[Dataset entries Boundary: Start]

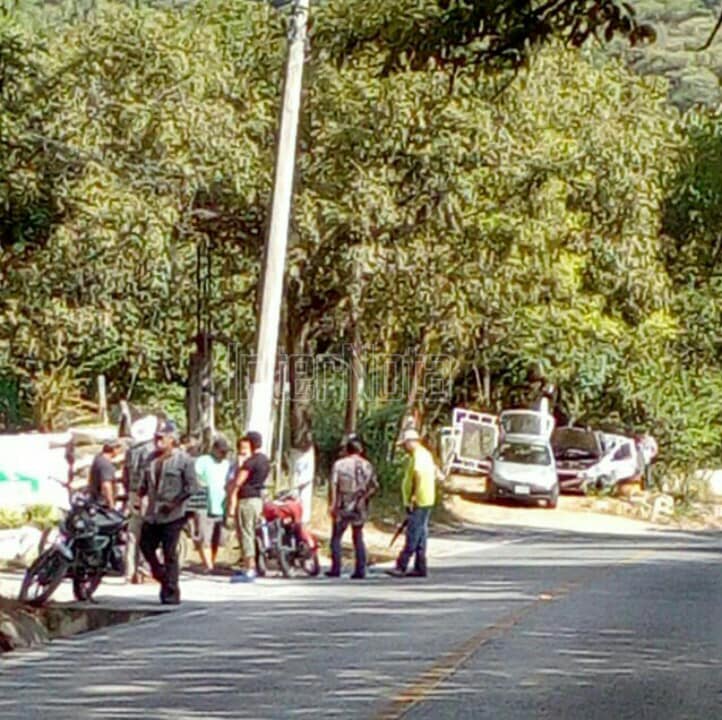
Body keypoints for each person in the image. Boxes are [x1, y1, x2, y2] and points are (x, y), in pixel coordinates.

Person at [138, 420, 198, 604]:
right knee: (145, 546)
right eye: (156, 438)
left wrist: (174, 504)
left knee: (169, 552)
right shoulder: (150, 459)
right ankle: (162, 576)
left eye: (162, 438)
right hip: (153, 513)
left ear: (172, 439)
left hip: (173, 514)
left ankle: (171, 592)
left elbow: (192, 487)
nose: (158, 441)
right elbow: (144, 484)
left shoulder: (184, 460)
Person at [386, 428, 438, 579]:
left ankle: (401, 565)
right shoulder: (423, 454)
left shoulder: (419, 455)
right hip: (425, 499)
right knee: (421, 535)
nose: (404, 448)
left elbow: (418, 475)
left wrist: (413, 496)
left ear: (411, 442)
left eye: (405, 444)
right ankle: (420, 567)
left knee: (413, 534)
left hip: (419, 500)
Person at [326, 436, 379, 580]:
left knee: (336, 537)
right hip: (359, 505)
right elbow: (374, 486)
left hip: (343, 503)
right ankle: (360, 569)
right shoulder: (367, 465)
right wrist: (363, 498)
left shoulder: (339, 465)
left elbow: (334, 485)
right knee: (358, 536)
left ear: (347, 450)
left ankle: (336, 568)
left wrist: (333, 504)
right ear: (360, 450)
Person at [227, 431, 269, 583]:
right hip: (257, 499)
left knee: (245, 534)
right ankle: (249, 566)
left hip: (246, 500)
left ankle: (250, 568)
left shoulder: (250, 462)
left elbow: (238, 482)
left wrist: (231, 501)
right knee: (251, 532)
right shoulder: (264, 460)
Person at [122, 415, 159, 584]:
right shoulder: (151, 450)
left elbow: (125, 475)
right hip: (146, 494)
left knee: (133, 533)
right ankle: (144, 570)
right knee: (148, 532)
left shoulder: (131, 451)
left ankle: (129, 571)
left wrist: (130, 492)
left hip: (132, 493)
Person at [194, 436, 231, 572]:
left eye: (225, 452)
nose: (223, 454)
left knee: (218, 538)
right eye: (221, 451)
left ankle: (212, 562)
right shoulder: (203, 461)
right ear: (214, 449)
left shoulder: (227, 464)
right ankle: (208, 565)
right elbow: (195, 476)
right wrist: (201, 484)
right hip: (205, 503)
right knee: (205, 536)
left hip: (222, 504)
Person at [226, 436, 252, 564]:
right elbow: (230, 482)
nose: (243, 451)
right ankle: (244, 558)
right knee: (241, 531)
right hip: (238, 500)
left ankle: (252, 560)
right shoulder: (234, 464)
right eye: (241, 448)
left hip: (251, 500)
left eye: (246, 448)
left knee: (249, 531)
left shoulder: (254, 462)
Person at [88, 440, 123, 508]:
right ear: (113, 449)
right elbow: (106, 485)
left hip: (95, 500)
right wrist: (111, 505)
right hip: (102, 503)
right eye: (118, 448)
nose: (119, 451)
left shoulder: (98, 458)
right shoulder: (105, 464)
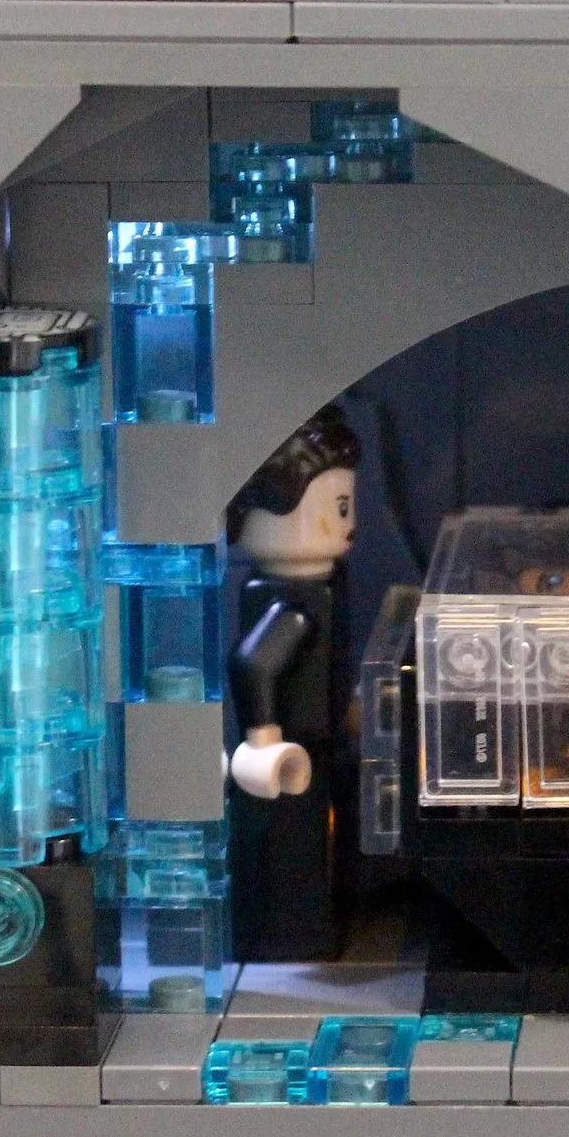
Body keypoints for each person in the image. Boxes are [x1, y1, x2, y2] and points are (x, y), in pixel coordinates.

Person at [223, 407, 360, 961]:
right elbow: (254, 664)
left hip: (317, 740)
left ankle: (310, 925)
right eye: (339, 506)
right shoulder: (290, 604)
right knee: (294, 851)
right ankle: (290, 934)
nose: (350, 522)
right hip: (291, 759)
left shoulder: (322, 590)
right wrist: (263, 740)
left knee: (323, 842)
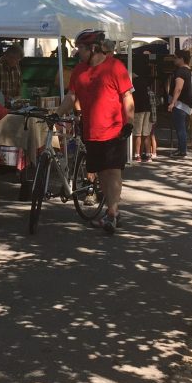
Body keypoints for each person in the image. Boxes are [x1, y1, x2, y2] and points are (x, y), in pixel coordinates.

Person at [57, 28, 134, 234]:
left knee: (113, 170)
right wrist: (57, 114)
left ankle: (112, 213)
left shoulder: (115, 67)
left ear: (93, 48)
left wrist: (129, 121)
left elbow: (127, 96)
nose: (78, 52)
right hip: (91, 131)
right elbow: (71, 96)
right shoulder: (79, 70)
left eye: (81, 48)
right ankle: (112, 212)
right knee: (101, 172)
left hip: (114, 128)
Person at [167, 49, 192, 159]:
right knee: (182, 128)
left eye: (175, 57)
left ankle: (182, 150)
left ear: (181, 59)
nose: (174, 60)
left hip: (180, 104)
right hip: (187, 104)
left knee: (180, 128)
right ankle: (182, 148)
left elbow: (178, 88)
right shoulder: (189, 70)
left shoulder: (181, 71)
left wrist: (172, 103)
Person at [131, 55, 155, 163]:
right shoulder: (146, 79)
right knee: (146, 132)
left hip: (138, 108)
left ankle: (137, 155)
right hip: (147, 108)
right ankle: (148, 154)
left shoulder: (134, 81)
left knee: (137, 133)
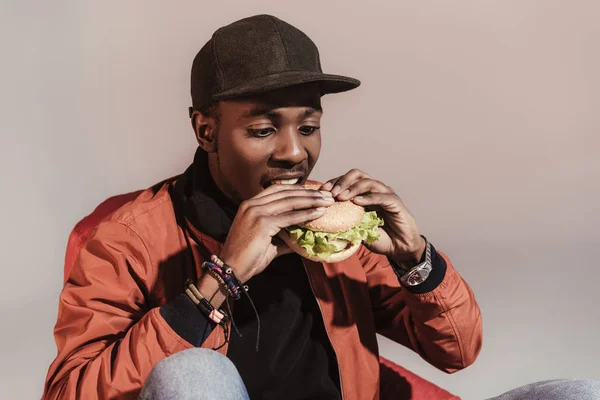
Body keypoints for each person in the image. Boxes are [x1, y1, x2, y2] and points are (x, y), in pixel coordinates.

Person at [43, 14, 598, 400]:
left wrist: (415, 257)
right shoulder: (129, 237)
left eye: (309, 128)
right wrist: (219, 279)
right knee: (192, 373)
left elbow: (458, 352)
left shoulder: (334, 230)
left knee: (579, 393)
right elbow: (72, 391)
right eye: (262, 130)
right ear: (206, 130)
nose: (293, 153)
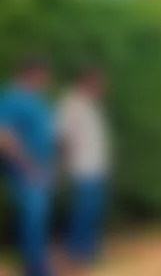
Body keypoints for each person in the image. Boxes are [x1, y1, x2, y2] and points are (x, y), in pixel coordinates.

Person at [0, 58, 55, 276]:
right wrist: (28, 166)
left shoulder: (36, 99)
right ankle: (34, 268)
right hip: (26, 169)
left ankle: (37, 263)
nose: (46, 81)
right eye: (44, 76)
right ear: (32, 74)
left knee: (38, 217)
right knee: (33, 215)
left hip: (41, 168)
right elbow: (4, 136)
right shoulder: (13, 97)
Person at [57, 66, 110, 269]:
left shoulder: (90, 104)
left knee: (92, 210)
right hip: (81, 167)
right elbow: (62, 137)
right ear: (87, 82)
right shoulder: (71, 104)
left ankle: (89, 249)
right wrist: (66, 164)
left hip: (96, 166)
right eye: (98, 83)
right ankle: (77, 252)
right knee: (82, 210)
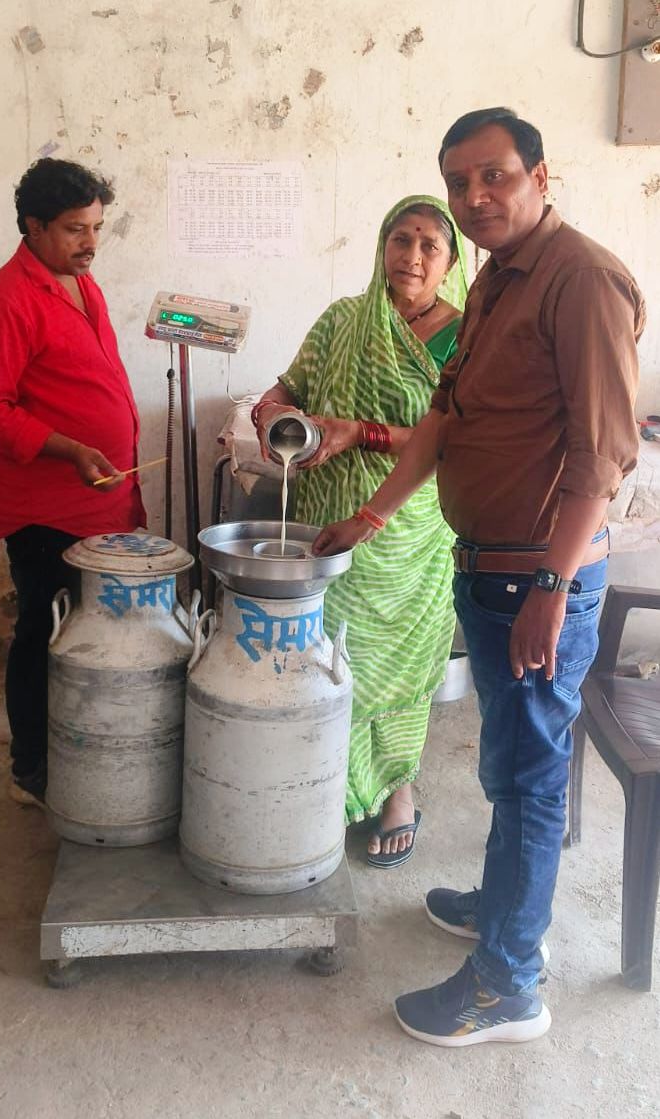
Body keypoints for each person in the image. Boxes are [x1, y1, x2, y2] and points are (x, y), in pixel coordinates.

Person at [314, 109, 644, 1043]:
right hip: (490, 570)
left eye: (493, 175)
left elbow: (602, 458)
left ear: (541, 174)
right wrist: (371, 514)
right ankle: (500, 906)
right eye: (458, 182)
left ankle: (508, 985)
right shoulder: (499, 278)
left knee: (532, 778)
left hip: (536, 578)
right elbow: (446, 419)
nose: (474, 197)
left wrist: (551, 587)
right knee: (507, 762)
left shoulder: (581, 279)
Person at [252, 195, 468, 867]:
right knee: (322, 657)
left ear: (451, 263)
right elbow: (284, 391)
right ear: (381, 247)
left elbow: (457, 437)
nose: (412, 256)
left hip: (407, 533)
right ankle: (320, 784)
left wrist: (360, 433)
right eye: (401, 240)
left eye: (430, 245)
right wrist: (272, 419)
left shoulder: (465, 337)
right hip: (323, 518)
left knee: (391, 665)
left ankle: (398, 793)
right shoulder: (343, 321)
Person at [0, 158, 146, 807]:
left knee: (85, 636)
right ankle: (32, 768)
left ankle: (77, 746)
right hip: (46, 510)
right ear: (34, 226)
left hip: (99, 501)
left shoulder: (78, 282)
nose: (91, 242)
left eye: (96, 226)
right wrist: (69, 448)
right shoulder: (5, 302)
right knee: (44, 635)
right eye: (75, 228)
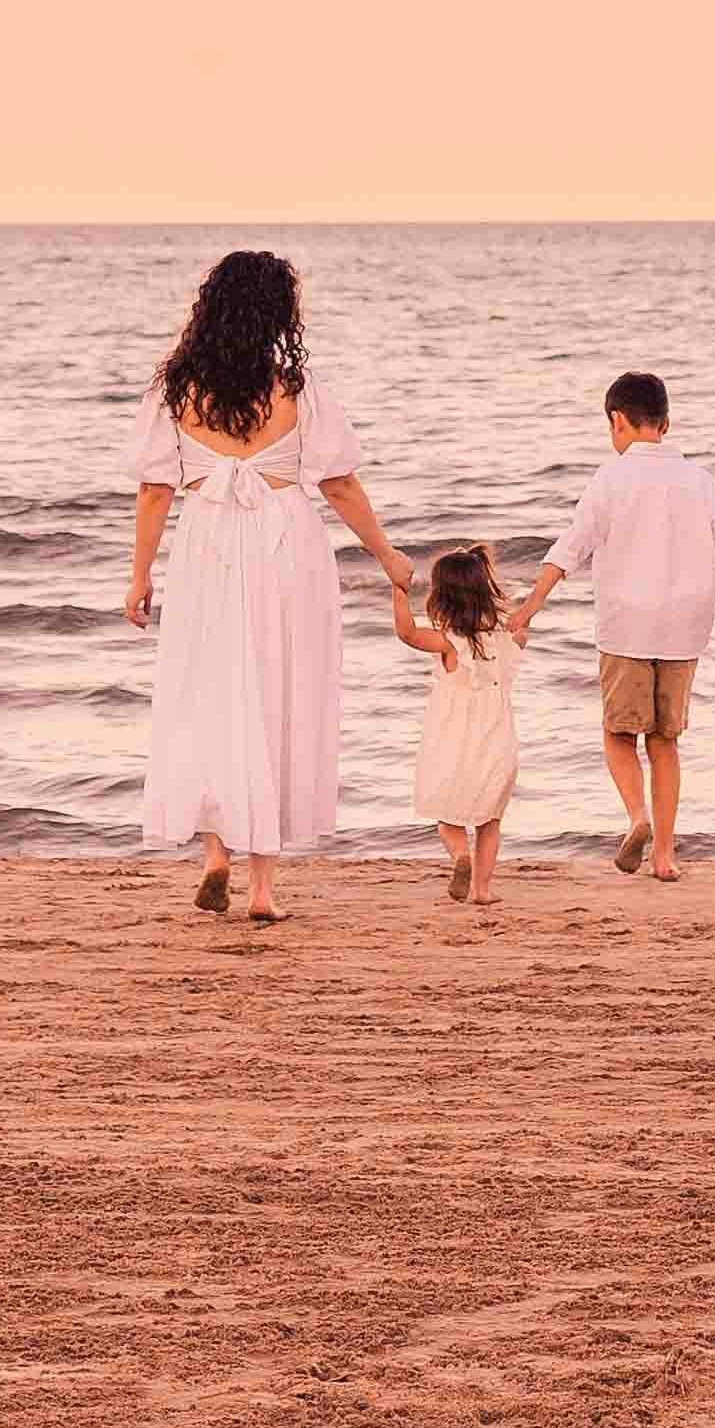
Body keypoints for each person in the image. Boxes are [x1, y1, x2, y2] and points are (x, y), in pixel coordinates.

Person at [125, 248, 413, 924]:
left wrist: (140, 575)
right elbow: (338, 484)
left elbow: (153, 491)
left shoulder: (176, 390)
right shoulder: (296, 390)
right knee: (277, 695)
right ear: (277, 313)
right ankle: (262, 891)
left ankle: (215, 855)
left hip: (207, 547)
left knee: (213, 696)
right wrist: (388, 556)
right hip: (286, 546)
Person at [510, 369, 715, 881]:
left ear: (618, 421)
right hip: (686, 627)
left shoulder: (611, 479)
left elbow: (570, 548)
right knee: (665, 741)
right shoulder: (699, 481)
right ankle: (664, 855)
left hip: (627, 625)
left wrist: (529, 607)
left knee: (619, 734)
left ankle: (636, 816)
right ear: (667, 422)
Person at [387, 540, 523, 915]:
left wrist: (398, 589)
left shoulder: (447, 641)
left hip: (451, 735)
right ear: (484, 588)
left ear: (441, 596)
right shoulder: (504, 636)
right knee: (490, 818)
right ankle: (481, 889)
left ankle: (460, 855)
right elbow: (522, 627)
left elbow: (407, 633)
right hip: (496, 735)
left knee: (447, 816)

[Dataset entries Boundary: End]

Go to the line with "right shoulder: (203, 461)" in the entries above and repeat every line from there through the line with "nose: (243, 451)", exactly and with no other text.

__Exercise result__.
right shoulder: (203, 461)
right ear: (214, 449)
left shoulder: (227, 464)
right ankle: (208, 565)
right elbow: (195, 476)
right wrist: (201, 484)
right hip: (205, 503)
right knee: (205, 536)
left hip: (222, 504)
Person at [226, 436, 252, 564]:
right elbow: (230, 482)
nose: (243, 451)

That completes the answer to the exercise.